■ **YOUR TASK**: Check every line of the material below for the string "LEDR", and return the ones that have it.
-- Opening Marker --
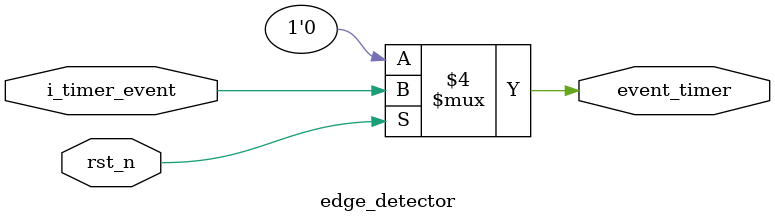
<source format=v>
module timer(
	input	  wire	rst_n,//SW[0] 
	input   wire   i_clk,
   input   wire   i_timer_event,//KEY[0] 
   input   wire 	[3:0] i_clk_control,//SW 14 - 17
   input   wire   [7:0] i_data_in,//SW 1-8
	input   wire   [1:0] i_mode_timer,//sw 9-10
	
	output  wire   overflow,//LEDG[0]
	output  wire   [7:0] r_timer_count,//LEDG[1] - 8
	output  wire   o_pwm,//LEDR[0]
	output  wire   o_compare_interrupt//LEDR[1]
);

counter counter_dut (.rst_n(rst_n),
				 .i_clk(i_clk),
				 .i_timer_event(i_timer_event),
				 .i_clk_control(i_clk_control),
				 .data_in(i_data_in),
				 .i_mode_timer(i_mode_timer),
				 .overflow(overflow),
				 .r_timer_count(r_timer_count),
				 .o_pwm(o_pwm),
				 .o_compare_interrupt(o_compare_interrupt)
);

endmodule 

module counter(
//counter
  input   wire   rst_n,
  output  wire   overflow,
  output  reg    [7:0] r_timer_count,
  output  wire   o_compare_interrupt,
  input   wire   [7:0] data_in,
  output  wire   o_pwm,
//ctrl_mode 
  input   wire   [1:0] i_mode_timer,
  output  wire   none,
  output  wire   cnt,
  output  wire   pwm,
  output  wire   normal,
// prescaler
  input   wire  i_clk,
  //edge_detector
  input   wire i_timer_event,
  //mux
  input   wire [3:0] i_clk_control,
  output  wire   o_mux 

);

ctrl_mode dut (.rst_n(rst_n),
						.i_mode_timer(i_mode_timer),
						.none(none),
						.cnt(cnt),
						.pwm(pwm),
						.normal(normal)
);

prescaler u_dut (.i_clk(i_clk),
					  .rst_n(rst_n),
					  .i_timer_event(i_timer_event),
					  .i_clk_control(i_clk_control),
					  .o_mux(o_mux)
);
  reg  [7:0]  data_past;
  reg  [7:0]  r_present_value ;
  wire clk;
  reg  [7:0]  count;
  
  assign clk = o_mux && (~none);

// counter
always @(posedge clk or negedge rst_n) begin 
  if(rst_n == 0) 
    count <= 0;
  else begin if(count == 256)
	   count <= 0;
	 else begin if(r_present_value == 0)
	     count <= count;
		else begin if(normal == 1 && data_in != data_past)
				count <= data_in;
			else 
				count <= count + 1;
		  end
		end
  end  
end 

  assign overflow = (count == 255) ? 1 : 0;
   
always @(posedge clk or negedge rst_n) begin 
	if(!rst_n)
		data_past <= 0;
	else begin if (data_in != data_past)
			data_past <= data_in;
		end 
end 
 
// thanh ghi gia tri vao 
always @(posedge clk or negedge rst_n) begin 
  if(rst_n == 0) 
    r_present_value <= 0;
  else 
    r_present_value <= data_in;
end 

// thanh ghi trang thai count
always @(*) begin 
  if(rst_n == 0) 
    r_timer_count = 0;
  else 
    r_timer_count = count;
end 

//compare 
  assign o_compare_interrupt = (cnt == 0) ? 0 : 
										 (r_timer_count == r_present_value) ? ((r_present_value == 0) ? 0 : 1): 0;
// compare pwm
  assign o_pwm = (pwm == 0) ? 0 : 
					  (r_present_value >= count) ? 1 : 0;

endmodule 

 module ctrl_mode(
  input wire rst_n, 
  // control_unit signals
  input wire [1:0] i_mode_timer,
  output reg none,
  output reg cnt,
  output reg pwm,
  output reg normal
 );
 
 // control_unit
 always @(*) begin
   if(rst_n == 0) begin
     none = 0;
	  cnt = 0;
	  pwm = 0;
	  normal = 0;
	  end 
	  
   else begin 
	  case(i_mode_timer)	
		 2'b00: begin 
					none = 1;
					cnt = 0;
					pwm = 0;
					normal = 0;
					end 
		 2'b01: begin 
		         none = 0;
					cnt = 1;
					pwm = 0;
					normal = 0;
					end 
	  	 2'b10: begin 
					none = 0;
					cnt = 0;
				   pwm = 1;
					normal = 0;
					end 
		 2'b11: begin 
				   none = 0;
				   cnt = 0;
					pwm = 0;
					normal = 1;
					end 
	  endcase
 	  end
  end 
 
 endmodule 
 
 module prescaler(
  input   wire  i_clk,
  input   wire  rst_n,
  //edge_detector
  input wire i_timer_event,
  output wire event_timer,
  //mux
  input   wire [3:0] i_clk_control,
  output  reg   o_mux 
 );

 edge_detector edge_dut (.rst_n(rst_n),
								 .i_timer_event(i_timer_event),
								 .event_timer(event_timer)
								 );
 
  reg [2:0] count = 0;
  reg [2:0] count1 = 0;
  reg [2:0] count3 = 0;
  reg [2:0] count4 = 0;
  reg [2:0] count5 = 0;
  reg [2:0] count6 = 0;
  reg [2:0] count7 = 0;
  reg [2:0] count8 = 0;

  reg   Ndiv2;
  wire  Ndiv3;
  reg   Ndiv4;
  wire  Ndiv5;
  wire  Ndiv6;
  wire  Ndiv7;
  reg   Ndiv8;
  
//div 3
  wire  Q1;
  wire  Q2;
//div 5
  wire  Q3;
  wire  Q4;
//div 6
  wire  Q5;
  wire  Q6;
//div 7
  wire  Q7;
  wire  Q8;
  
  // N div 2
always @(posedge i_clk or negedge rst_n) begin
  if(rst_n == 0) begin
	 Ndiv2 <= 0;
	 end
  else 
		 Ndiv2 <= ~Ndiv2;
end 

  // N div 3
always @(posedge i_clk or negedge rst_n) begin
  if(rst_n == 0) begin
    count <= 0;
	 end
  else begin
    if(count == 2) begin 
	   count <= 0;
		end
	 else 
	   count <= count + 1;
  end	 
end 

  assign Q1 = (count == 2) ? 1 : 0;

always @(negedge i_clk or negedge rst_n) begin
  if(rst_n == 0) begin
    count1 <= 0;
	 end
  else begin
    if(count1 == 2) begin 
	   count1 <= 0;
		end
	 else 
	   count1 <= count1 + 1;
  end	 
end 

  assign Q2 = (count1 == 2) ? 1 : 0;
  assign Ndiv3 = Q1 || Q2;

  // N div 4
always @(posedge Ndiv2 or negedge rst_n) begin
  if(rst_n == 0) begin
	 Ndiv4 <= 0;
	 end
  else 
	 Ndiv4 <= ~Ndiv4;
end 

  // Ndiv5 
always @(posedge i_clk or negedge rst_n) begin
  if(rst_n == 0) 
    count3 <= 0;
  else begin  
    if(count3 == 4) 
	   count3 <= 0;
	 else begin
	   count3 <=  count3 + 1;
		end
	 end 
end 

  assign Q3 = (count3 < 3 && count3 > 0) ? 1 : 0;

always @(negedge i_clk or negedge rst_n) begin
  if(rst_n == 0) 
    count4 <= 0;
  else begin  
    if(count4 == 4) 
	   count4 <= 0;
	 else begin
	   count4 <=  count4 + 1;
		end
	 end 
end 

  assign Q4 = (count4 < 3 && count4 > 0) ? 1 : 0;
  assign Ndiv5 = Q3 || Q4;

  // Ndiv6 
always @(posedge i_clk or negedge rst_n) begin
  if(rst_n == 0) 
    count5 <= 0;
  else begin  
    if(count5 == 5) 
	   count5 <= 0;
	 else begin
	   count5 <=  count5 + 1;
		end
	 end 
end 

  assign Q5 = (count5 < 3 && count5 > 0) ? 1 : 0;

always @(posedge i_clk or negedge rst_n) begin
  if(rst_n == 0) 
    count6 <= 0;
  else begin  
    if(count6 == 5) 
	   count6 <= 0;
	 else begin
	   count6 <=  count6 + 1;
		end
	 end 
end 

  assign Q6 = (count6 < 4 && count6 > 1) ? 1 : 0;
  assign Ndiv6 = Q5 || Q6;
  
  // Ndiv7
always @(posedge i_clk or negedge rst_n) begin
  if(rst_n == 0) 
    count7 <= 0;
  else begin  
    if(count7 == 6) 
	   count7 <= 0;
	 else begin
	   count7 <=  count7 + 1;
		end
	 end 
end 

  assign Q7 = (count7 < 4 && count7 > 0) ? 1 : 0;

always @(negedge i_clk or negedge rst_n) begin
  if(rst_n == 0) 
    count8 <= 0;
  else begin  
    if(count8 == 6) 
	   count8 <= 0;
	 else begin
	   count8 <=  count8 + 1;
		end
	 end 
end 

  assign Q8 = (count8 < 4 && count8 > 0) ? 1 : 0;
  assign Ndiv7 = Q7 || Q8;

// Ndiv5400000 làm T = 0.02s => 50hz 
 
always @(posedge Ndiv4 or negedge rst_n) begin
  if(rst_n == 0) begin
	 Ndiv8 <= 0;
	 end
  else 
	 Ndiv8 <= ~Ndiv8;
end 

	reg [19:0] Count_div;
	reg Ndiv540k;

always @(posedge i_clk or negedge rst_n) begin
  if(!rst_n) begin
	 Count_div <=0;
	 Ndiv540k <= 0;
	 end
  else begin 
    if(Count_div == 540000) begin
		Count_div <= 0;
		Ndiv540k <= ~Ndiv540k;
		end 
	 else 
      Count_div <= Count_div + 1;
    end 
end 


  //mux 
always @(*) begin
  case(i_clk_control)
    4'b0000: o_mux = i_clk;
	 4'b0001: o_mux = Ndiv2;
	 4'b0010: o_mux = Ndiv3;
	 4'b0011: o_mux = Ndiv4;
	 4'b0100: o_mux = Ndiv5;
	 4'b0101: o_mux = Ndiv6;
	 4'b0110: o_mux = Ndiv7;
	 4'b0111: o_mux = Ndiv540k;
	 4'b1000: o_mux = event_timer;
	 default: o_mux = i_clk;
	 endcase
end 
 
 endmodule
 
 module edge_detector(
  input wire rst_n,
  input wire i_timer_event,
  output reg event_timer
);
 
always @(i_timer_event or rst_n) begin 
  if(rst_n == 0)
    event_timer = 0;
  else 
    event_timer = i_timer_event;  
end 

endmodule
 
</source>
-- Closing Marker --
-- Opening Marker --
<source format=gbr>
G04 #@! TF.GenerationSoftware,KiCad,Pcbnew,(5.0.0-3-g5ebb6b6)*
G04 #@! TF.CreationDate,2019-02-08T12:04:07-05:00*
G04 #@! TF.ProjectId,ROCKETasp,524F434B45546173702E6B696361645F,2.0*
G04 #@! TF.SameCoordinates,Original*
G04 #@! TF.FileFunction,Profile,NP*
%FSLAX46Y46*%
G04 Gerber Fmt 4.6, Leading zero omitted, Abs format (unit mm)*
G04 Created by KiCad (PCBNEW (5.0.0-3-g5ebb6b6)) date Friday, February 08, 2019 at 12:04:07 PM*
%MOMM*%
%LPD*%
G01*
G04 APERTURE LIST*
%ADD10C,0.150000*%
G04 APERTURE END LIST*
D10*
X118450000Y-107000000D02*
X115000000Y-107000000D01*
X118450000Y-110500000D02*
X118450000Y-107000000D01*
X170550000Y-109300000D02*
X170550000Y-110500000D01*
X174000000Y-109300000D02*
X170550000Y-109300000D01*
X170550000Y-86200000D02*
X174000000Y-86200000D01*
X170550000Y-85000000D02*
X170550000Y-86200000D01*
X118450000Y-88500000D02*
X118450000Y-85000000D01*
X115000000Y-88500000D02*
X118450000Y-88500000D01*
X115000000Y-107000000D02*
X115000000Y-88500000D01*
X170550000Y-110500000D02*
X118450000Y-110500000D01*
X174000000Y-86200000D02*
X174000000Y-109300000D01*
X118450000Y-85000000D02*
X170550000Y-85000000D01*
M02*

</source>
-- Closing Marker --
■ **OUTPUT OF THE EXERCISE**:
	output  wire   o_pwm,//LEDR[0]
	output  wire   o_compare_interrupt//LEDR[1]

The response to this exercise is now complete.